__JOB ITEM__.
Count the lines in the records that contain the string "piattaforma", treating uppercase and lowercase as different. Reply with the number only.

__SOURCE MATERIAL__.

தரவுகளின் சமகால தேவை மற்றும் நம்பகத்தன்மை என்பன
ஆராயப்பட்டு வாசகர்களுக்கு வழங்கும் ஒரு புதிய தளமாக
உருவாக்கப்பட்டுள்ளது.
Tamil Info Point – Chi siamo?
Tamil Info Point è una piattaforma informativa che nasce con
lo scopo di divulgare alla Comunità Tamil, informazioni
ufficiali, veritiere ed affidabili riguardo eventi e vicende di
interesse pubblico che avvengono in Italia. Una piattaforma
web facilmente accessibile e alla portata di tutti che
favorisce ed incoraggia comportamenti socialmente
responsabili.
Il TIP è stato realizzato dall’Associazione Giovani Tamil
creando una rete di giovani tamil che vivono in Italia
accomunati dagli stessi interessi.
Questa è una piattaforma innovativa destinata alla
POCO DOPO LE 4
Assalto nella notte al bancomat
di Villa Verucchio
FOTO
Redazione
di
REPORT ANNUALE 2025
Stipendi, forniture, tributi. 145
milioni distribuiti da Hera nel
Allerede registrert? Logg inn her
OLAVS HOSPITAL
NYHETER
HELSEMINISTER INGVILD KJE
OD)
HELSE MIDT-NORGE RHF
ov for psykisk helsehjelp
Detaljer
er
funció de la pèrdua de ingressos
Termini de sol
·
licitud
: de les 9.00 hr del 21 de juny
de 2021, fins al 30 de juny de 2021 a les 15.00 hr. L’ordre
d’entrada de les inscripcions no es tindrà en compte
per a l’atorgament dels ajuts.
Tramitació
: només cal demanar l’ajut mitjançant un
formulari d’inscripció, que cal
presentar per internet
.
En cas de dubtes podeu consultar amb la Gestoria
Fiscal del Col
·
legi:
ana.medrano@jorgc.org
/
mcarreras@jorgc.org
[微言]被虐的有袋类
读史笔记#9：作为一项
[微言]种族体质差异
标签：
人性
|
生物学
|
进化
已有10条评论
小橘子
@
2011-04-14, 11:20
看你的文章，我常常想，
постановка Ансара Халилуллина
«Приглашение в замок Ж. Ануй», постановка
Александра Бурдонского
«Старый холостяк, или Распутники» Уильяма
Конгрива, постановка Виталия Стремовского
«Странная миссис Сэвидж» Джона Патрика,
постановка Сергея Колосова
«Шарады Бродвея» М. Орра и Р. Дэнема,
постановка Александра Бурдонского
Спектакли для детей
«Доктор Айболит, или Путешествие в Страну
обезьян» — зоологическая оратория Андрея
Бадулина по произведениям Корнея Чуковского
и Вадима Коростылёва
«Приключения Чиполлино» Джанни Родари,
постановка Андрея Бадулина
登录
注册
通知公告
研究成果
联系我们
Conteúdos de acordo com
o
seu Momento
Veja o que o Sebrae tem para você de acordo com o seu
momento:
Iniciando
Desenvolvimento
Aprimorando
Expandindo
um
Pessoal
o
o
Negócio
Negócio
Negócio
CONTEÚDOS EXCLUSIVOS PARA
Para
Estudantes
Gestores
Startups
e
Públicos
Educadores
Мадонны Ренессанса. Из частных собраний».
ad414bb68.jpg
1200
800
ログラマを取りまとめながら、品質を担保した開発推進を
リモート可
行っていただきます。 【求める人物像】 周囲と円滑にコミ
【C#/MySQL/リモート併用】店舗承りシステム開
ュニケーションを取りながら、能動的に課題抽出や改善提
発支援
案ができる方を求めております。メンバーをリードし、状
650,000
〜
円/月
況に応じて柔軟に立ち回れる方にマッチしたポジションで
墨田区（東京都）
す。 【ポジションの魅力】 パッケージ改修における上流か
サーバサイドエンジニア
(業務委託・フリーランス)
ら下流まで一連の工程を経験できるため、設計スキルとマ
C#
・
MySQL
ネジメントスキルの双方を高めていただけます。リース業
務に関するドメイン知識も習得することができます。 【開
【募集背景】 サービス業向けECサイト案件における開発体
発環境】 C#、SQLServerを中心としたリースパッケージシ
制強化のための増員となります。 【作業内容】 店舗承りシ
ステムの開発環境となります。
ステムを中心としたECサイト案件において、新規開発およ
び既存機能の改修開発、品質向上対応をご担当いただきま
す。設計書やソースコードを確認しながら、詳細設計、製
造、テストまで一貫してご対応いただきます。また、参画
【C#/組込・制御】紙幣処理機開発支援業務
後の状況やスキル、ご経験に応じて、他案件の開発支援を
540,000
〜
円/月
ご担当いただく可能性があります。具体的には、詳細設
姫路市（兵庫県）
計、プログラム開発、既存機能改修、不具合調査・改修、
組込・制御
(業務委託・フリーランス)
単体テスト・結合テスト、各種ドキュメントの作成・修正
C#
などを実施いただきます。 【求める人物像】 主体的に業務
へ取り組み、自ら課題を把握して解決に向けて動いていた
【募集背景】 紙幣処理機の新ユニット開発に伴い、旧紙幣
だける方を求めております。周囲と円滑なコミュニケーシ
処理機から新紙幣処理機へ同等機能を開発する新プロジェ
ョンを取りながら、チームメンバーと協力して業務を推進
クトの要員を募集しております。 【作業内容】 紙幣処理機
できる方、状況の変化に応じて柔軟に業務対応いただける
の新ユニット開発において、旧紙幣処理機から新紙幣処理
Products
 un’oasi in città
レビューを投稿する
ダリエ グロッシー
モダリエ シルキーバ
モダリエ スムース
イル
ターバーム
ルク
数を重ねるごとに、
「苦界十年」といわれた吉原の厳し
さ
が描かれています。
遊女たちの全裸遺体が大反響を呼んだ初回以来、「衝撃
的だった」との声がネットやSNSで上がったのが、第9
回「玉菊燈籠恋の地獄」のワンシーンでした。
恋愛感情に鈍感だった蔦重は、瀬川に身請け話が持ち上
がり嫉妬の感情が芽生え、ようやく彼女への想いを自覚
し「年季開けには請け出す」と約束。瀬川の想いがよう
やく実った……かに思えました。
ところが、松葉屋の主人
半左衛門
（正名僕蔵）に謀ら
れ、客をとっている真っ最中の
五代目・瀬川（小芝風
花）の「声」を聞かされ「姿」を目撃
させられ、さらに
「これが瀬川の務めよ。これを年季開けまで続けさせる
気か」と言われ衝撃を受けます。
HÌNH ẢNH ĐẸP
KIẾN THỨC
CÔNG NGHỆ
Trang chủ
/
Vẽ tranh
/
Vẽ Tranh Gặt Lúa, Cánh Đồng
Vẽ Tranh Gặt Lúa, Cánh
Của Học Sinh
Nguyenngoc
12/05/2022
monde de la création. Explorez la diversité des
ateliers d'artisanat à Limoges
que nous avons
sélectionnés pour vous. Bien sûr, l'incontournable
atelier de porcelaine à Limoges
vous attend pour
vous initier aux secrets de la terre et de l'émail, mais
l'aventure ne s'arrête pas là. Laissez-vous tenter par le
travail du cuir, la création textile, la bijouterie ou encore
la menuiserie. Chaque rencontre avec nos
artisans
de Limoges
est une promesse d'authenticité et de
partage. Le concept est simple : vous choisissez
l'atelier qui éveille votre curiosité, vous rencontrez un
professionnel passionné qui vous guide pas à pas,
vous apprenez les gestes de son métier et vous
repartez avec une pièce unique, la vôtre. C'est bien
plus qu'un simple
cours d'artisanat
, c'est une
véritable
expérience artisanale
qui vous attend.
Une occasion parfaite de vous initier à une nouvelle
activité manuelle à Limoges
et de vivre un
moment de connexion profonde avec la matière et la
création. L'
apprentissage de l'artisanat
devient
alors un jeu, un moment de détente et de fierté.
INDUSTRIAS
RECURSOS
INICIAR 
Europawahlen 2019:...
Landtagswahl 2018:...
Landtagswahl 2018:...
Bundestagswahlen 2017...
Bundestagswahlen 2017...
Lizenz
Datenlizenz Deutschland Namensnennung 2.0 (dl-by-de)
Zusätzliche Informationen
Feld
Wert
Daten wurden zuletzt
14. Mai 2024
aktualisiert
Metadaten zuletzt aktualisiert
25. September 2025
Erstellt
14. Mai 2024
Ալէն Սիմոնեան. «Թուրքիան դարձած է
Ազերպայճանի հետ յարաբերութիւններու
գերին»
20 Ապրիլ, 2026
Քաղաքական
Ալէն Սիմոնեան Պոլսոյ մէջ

__EXERCISE RESULT__.
3